Sono i custodi della Legge, i “sacerdoti”, i detentori della verità che hanno paura della luce. Quanti occhi vengono impediti e quante voci soffocate in nome di Dio. Questo “in nome di Dio” è doppiamente grave. Speriamo che papa Francesco si accorga che l’aria è diventata irrespirabile e bisogna aprire le finestre per non morire di asfissia ecclesiastica. Il popolo di Dio, in presenza di studi biblici liberanti, continua ad essere "nutrito" ed avvelenato da superstizioni, magie, devozioni, apparizioni e reliquie. Questa è la foresta, l'ostacolo di vedere il Vangelo. Poche comunità cristiane favoriscono e propongono seri gruppi di lettura biblica. Se il popolo di Dio conoscesse la Bibbia, sarebbe in pericolo tutto l'impianto devozionale. Per questo si preferisce passeggiare tra santi, madonne e storielle varie.


“Noi vediamo”
In realtà se ci fermiamo a questa denuncia, per quanto vera e motivata, rischiamo di rimanere a metà strada nella lettura di questa densa e provocatoria pagina evangelica. Potremo farne una lettura comoda e accomodante e perciò incapace di toccare il nostro cuore.
La ragione è evidente: posso essere io, possiamo essere noi nel rischio di collocarci dalla parte di chi presume di sapere, di vedere, di possedere la verità. “Noi siamo discepoli di Mosè … Noi sappiamo (vv 24, 29, 31)”
Nessuno di noi è al riparo da questa tentazione che spesso trova molto spazio proprio tra noi credenti. La presunzione di avere Dio in tasca può serpeggiare anche tra di noi.
Tutti possiamo essere abbagliati da un eccesso di certezze e così, armati di sicurezze, non sappiamo più vedere i segni di Dio che vanno oltre le nostre coordinate mentali. Abbiamo sempre bisogno anche degli occhi degli altri/e.

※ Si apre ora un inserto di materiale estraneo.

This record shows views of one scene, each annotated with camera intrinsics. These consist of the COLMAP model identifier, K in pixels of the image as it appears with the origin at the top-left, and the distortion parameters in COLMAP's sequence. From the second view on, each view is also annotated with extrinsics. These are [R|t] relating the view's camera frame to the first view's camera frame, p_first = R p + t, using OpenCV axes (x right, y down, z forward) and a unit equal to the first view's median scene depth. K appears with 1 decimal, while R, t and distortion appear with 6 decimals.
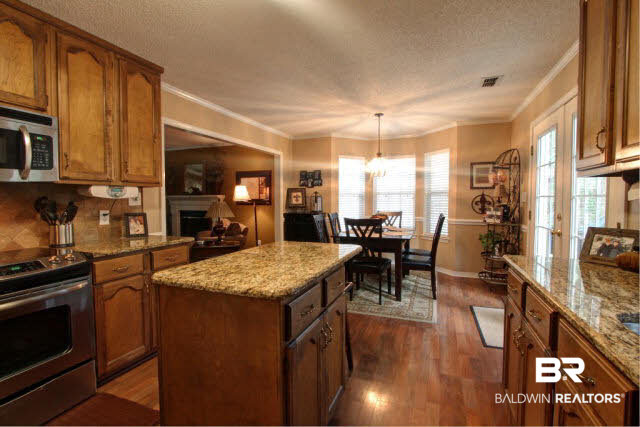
lens RADIAL K [[307.9, 0, 320.0], [0, 307.9, 213.5], [0, 0, 1]] dist [0.000283, 0.000102]
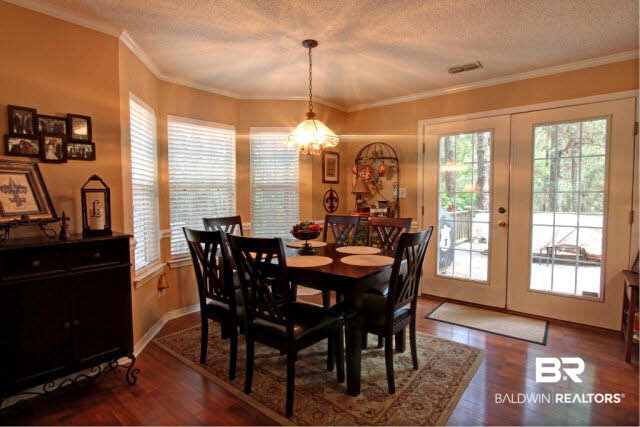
lens RADIAL K [[334.8, 0, 320.0], [0, 334.8, 213.5], [0, 0, 1]] dist [-0.000160, 0.000086]
pose [[0.300080, -0.054272, 0.952369, -0.369553], [0.047889, 0.997978, 0.041781, -0.036734], [-0.952711, 0.033070, 0.302073, 0.755127]]
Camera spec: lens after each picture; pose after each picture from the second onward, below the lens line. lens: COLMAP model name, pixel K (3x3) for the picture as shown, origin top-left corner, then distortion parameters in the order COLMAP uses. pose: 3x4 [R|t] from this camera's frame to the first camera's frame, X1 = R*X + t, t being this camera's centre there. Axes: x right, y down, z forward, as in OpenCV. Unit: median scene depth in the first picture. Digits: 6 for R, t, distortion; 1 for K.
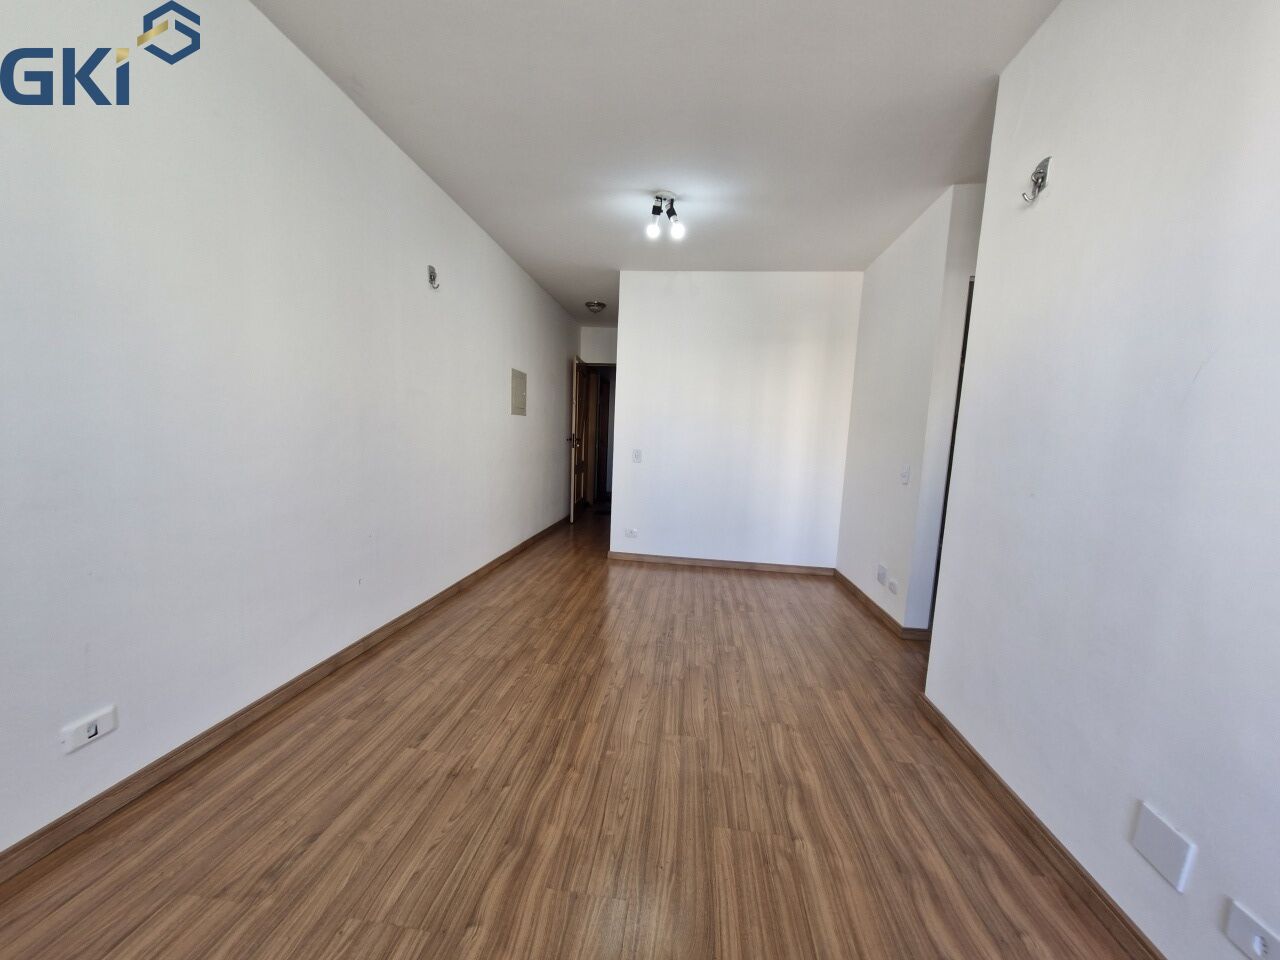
lens RADIAL K [[494.8, 0, 640.1], [0, 494.8, 483.8], [0, 0, 1]] dist [0.002374, 0.000037]
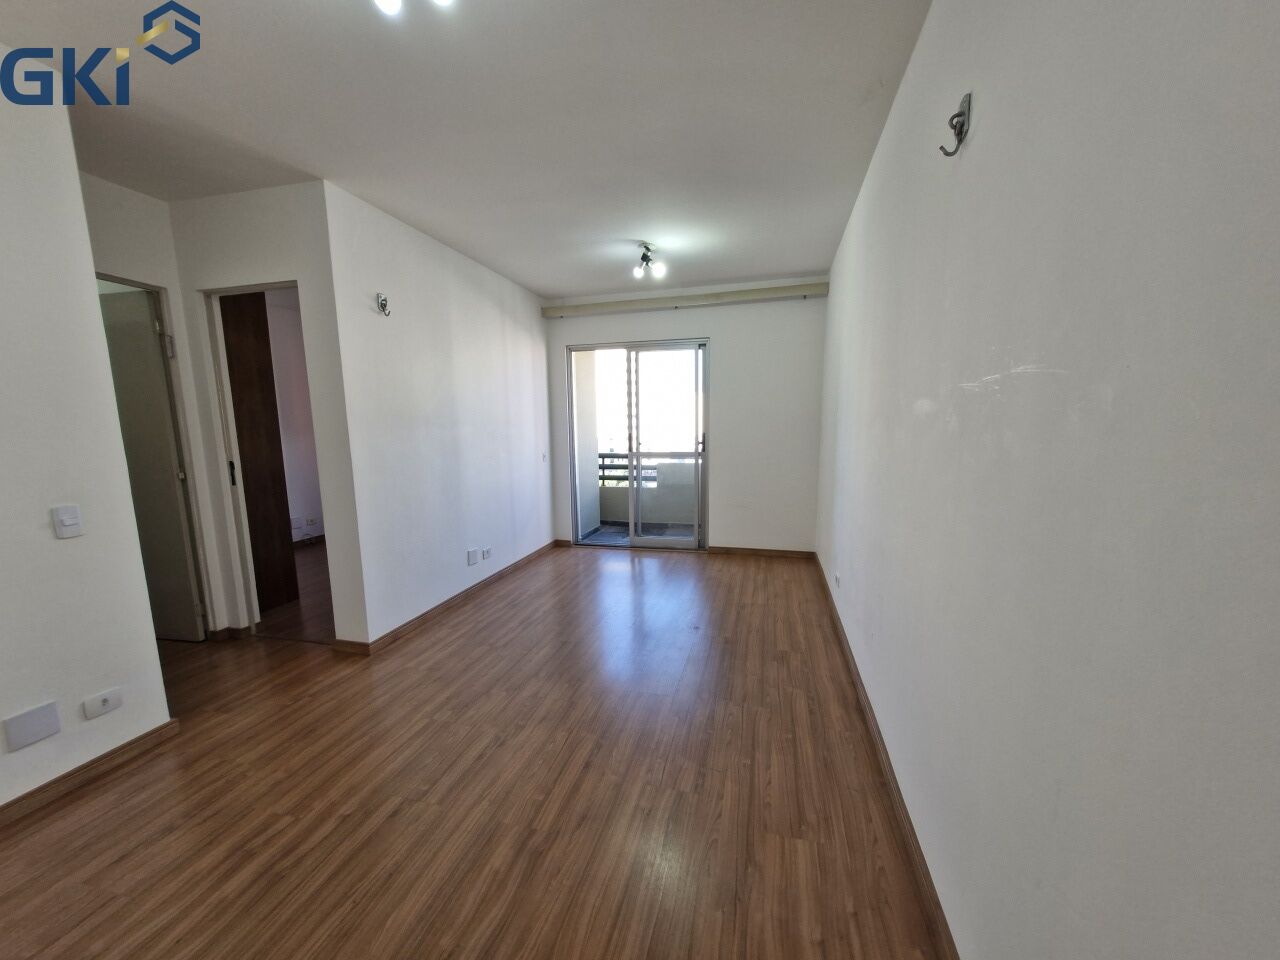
lens RADIAL K [[494.8, 0, 640.6], [0, 494.8, 488.4], [0, 0, 1]] dist [0.002374, 0.000037]
pose [[-0.989489, -0.046591, 0.136899, -0.297164], [-0.015007, 0.974650, 0.223233, -0.276626], [-0.143829, 0.218832, -0.965104, 2.065324]]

La prigione dei dogmi o del perbenismo è tra le più ricorrenti.
Gesù ha operato perché diventasse chiaro che spesso quelli che presumono di vedere sono i più ciechi e quelli che non vedono possano vedere.
Per vedere bisogna partire dal riconoscimento della propria cecità. E tutti ne abbiamo un po’. Per giunta è più facile vedere quella degli altri e così dispensarci dal prendere atto della nostra. La testimonianza biblica, che sollecita il coraggio e la denuncia, non ci dispensa mai dall’impegno per la nostra personale conversione.

Dunque….
Dunque, l’incontro con il messaggio amoroso di Dio, testimoniato da Gesù, può “aprire gli occhi dei ciechi”, può fare intravedere percorsi nuovi.
E’ vero: viviamo nel chiasso e nella confusione, tra voci potenti che quasi impongono la loro verità. Saremmo tentati di dire che la umile parola della Scrittura non regge al confronto. Ma Dio sa raggiungere i cuori anche come un vento leggero, un soffio impercettibile.
Non possiamo rassegnarci alle ingiustizie di questo mondo, ma possiamo aprire gli occhi e scommettere su un “paesaggio” nuovo, se davvero crediamo che l’incontro con Gesù può cambiare la nostra vita. Un piccolo mattone a questa nuova casa comune lo posso e lo devo portare anch'io.